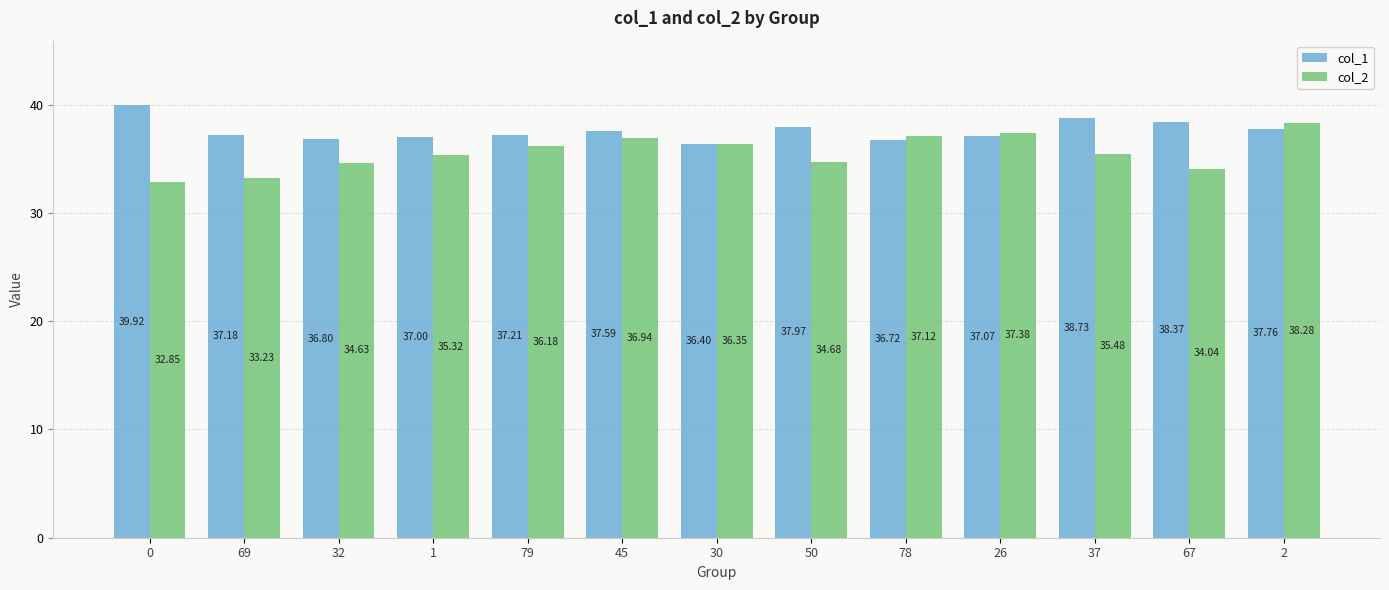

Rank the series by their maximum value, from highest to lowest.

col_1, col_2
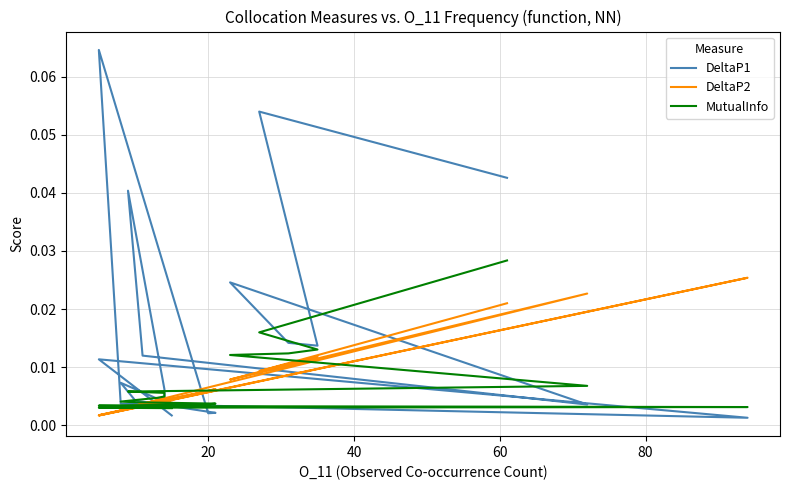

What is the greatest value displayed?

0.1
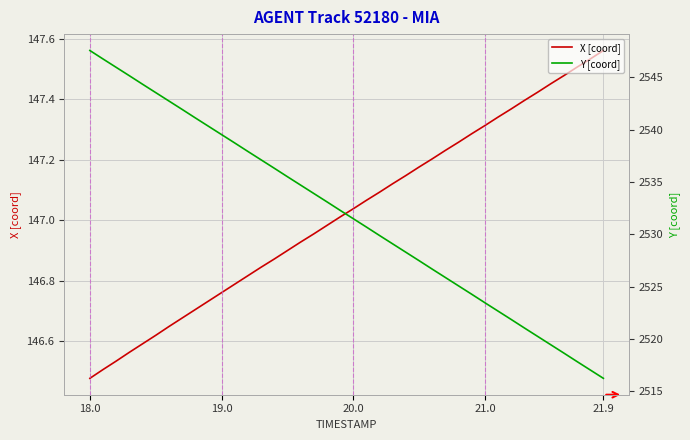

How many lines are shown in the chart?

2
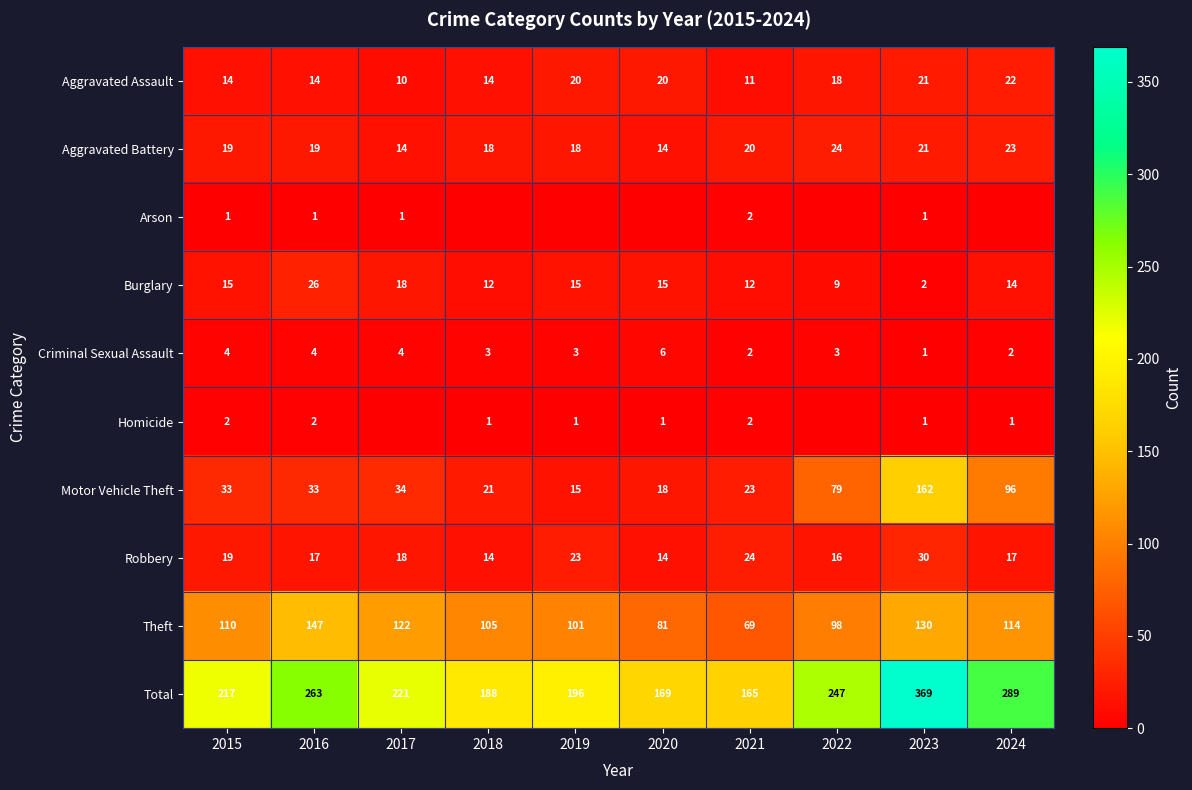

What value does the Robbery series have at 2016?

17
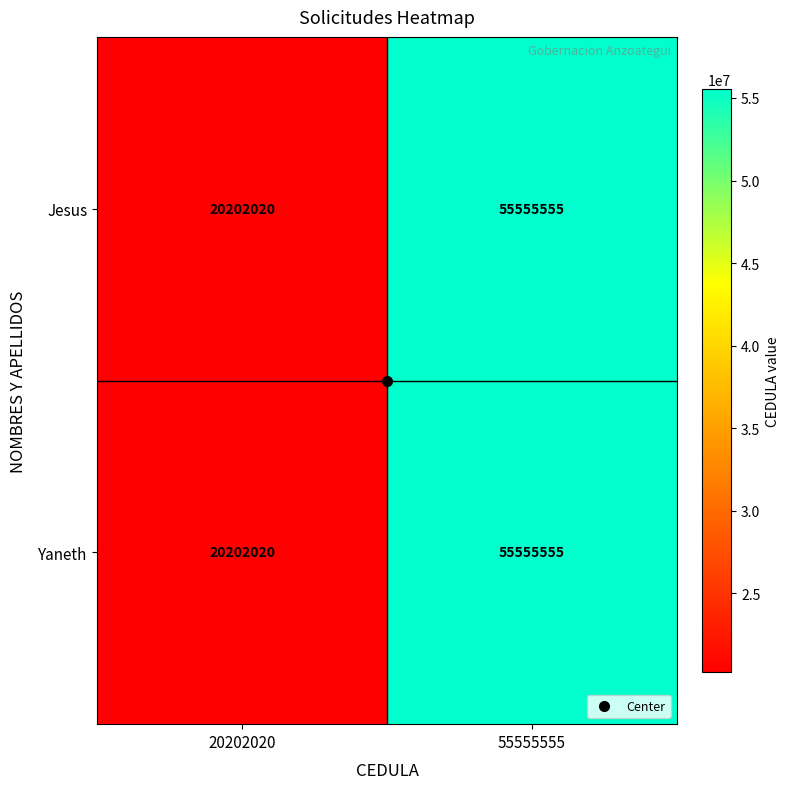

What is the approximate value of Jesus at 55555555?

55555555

== == ==

Instruction: Copy out every line of the records above word for word, leaving out the pictures.

Result of this exercise:
Rank the series by their maximum value, from highest to lowest.

col_1, col_2

What is the greatest value displayed?

0.1

How many lines are shown in the chart?

2

What value does the Robbery series have at 2016?

17

What is the approximate value of Jesus at 55555555?

55555555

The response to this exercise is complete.